- Reign: 25 July 2008 – 2 September 2014.
- Coronation: 25 July 2008
- Predecessor: Tomasi Kulimoetoke II Council of Ministers
- Successor: Council of Ministers Patalione Kanimoa
- Born: 29 March 1940^{[citation needed]} Ahoa, Wallis and Futuna
- Died: 6 August 2026 (aged 86) Ahoa, Wallis and Futuna
- House: Takumasiva Dynasty

= Kapeliele Faupala =

French Wallisian traditional ruler (1940–2026)

Kapeliele "Gabriel" Faupala (29 March 1940 – 6 August 2026) was the Lavelua (King) of Wallis Island (Uvea), one of the three traditional kingdoms which comprise the French overseas territory of Wallis and Futuna. Faupala was officially crowned Lavelua on 25 July 2008, succeeding Tomasi Kulimoetoke II, who died in May 2007. He was removed from office on 2 September 2014.

== Background ==
Faupala was born in Ahoa, Wallis and Futuna on 29 March 1940. He was locally known as Kalae Kivalu before his coronation, by Wallisians. He was chosen by the late King of 'Uvea Tomasi Kulimoetoke II, to become the holder of the "Kalae Kivalu" Title (Prime Minister). He was from the village of Ahoa, which is located in the center of Wallis Island. Faupala was a retired public servant, who worked for the French administration of Wallis and Futuna as well as the local Wallisian public works department until his retirement in 1995.

As Kalae Kivalu, Faupala was head of the Customary Council of Ministers for four years from approximately 2004 until his coronation in 2008. The Customary Council of Ministers enjoys a certain level of official recognition from the government of France under the 1961 treaty signed by Tomasi Kulimoetoke II which made Wallis and Futuna a French overseas territory (Territoire d'Outre-Mer).

Faupala died on 6 August 2026, at the age of 86.

• [Goal]:
Answer these questions from the passage on Kapeliele Faupala above.
(a) In which village was Faupala born?
(b) In what year did he retire from public service?
(c) For about how many years did he head the Customary Council of Ministers as Kalae Kivalu?

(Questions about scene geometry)

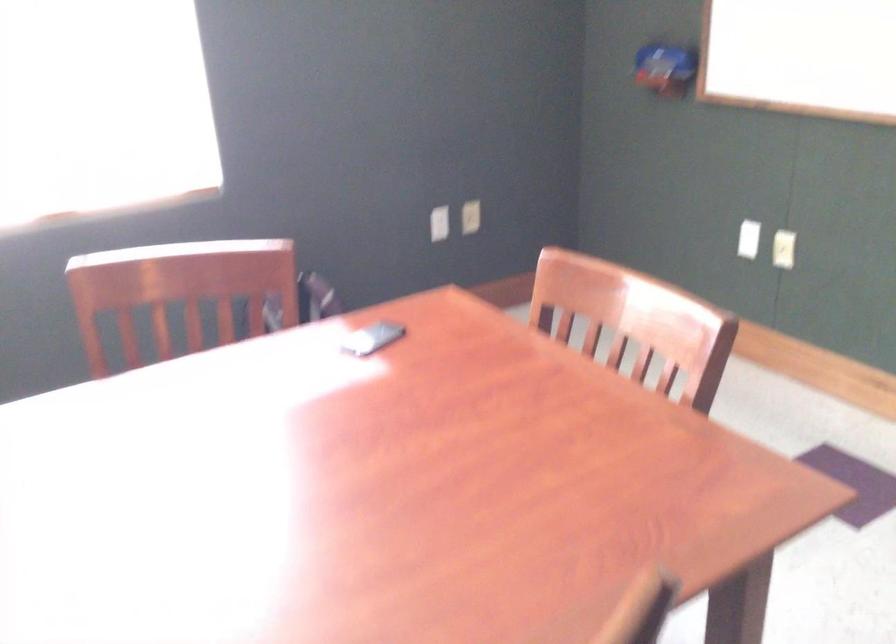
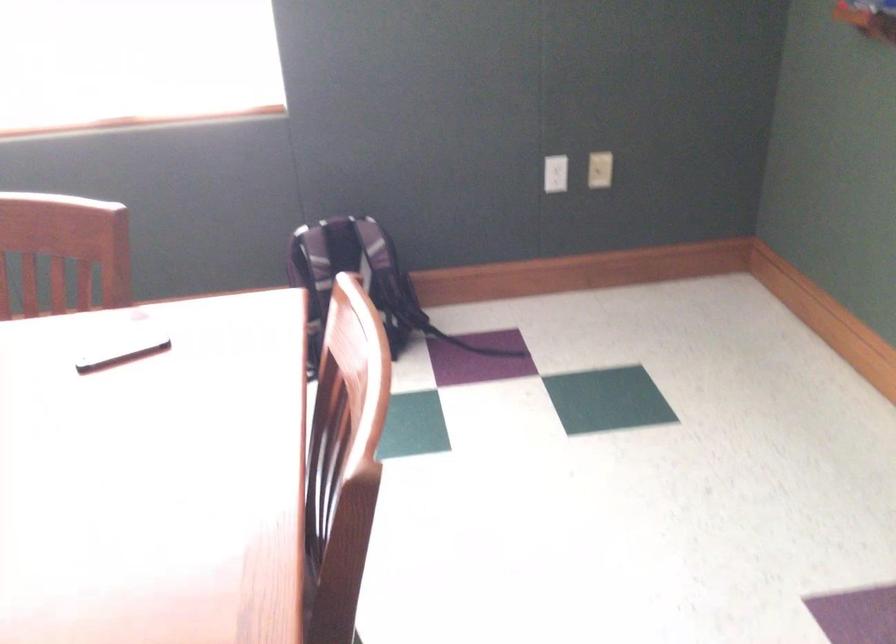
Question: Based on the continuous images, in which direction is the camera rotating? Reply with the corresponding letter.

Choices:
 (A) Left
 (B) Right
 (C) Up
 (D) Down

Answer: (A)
---
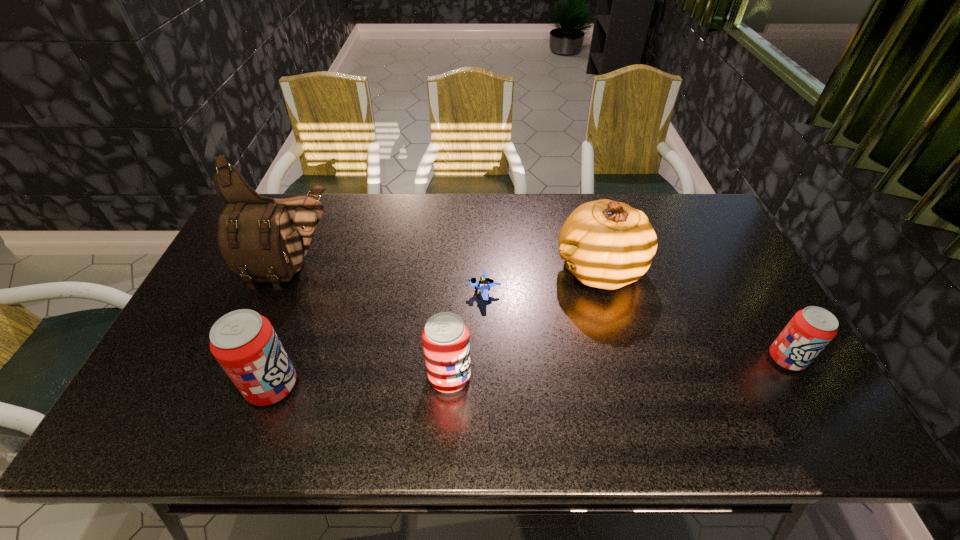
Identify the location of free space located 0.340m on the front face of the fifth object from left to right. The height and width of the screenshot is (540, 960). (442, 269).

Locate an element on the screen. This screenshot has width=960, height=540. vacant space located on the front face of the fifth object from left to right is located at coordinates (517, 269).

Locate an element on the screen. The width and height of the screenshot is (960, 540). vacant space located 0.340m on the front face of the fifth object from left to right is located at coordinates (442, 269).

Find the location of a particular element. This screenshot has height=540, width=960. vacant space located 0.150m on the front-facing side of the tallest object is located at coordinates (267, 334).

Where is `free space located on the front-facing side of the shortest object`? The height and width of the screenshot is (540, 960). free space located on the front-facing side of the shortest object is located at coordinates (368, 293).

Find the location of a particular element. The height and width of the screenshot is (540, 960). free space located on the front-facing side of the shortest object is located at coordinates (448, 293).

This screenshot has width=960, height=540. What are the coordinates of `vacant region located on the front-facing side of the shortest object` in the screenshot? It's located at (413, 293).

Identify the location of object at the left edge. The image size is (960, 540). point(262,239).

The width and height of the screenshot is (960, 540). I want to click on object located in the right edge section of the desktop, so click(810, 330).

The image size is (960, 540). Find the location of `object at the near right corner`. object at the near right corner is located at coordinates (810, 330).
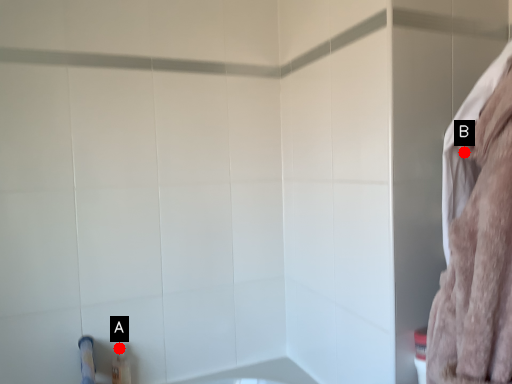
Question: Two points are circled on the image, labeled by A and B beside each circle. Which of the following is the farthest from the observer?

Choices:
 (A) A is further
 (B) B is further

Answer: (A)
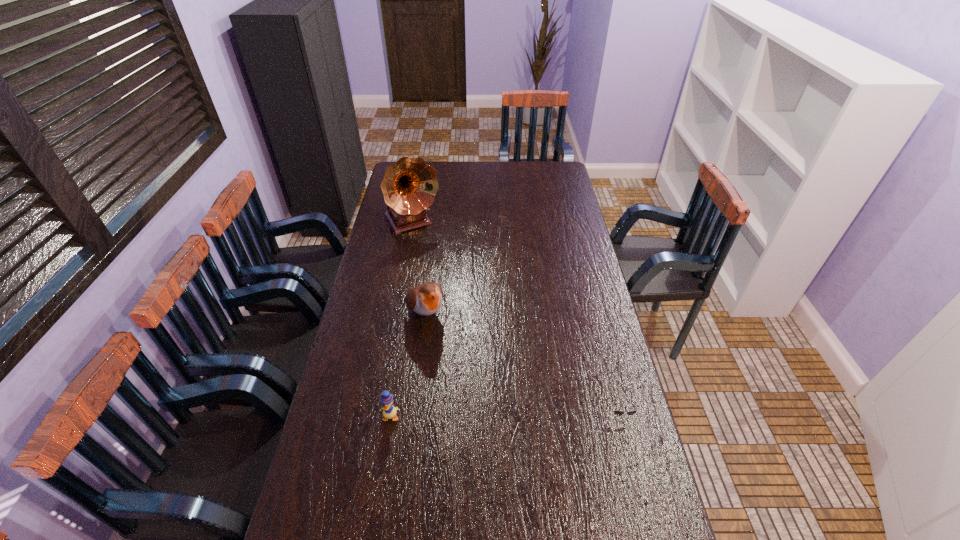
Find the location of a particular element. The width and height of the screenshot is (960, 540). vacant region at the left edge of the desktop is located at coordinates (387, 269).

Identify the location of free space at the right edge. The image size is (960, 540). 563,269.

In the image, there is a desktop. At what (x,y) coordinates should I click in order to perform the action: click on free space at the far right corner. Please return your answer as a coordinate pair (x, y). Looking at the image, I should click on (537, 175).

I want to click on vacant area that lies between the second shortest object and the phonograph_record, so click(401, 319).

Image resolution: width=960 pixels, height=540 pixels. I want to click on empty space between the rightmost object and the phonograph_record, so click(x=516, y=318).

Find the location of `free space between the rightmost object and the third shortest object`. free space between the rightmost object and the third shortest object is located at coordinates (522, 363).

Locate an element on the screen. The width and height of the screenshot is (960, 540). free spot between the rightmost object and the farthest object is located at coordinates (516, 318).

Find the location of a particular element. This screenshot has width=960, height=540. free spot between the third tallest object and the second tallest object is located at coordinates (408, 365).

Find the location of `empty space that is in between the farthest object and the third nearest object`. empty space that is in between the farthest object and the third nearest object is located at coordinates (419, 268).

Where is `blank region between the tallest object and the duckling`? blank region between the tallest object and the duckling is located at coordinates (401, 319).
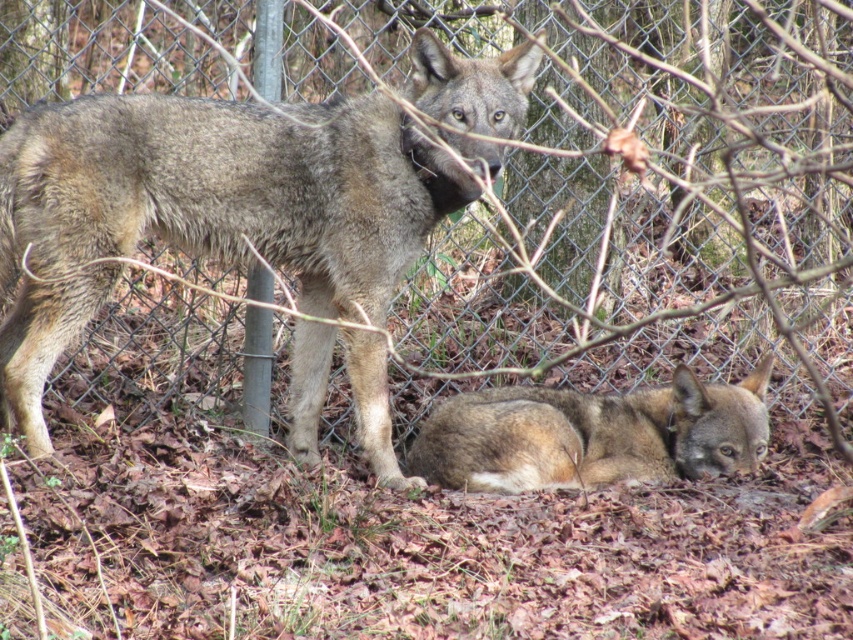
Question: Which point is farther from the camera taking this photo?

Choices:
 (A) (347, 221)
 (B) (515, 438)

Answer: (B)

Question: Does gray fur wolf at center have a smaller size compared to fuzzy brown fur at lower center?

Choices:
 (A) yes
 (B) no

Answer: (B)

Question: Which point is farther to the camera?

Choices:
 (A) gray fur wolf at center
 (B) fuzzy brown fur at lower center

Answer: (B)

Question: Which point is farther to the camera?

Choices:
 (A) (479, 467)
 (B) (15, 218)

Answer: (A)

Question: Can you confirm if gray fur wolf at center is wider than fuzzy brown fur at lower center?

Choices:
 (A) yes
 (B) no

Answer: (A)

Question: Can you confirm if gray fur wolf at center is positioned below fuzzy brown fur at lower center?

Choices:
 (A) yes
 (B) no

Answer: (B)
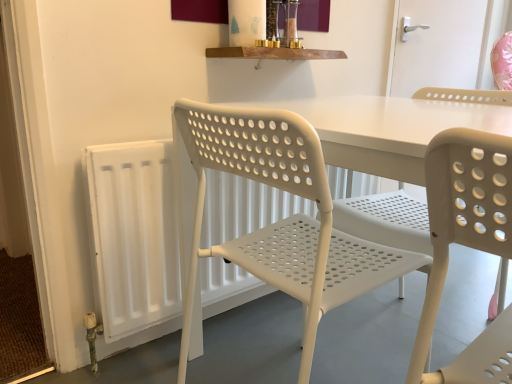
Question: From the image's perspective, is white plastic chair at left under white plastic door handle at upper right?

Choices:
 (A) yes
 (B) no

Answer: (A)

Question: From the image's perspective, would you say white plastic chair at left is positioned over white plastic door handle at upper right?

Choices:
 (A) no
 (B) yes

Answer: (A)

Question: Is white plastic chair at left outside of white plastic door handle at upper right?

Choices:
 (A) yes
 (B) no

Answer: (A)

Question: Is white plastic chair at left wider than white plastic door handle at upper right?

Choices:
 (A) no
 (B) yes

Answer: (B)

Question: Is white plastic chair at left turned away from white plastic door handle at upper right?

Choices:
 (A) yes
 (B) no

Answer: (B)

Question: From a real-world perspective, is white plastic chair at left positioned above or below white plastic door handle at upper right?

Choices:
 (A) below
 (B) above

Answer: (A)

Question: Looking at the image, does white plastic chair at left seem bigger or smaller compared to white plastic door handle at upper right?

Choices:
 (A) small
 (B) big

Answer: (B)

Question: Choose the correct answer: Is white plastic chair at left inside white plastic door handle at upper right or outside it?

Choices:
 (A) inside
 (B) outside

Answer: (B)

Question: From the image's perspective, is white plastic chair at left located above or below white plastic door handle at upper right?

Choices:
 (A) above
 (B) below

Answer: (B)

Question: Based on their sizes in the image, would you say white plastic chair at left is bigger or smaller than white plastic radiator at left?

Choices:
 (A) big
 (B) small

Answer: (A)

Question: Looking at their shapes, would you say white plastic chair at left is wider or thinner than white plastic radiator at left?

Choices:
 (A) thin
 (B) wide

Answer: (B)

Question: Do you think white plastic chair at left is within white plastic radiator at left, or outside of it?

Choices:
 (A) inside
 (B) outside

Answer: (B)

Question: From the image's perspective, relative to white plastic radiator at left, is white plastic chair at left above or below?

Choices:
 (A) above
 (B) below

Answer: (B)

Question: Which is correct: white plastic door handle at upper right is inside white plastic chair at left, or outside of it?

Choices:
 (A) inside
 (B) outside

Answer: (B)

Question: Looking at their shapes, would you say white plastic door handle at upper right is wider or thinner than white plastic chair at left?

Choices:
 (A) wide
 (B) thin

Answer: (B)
...
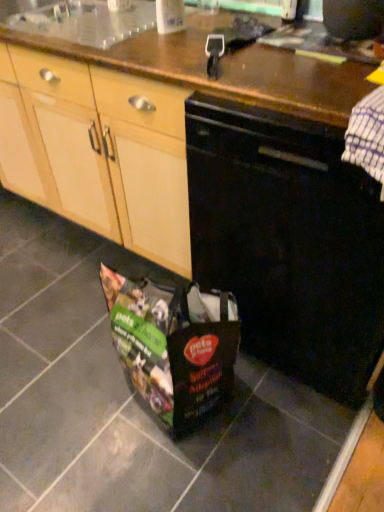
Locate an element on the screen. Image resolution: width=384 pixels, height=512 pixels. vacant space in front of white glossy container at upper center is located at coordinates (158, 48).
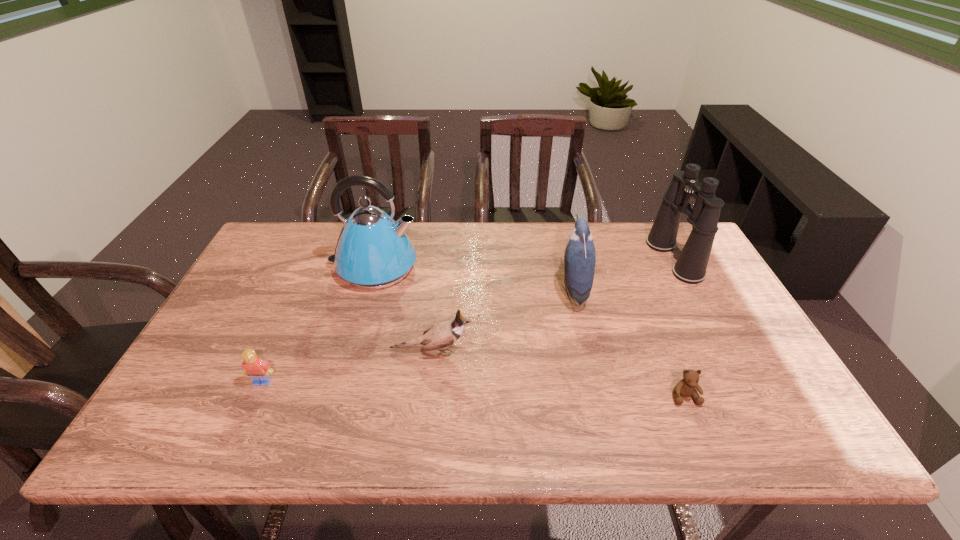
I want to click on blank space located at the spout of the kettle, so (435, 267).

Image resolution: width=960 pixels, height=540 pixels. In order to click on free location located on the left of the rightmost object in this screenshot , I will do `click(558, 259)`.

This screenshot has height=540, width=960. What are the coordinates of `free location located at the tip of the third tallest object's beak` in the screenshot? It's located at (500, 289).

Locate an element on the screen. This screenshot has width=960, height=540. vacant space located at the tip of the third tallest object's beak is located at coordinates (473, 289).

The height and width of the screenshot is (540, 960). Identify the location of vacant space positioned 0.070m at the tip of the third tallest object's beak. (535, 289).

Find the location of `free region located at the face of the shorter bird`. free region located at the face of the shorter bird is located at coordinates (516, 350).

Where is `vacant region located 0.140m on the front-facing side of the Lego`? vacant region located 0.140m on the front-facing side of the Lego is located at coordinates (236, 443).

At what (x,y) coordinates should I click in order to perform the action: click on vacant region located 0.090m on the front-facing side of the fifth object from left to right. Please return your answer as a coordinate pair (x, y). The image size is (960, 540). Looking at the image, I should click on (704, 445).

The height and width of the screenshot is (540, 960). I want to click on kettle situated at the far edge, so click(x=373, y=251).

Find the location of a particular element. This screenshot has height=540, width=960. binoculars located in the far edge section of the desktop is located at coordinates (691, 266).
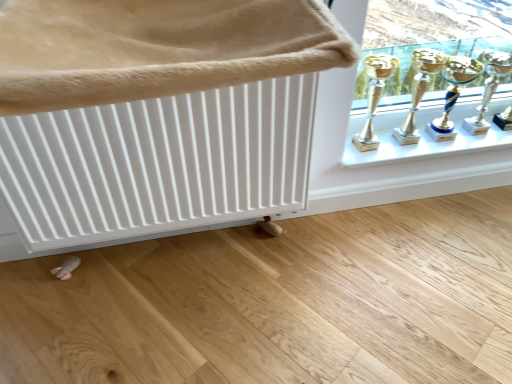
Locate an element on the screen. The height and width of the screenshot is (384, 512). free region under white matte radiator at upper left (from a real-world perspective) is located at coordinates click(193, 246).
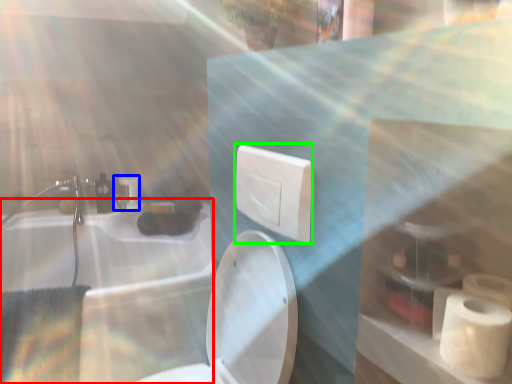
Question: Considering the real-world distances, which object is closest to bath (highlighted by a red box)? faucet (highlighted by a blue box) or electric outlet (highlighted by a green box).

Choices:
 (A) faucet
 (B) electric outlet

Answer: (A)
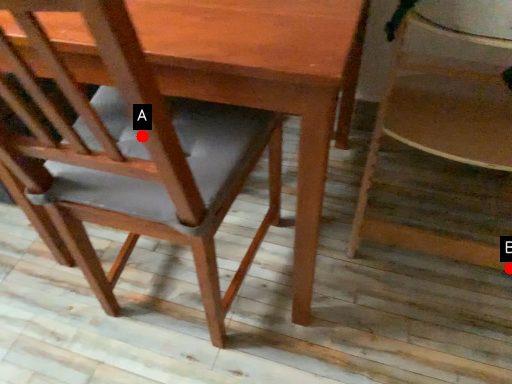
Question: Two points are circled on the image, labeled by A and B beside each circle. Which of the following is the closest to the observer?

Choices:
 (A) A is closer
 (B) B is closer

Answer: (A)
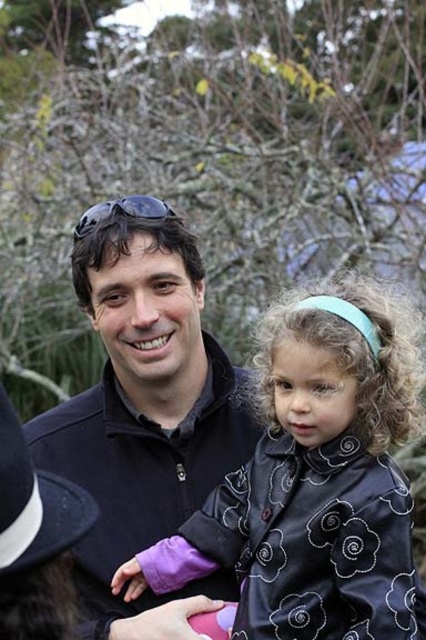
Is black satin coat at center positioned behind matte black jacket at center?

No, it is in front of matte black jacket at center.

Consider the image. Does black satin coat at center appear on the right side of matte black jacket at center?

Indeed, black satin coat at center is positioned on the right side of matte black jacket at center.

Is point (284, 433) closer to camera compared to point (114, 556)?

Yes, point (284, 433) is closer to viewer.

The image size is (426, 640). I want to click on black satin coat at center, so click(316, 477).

• [Result below]:
(a) Ahoa
(b) 1995
(c) Four years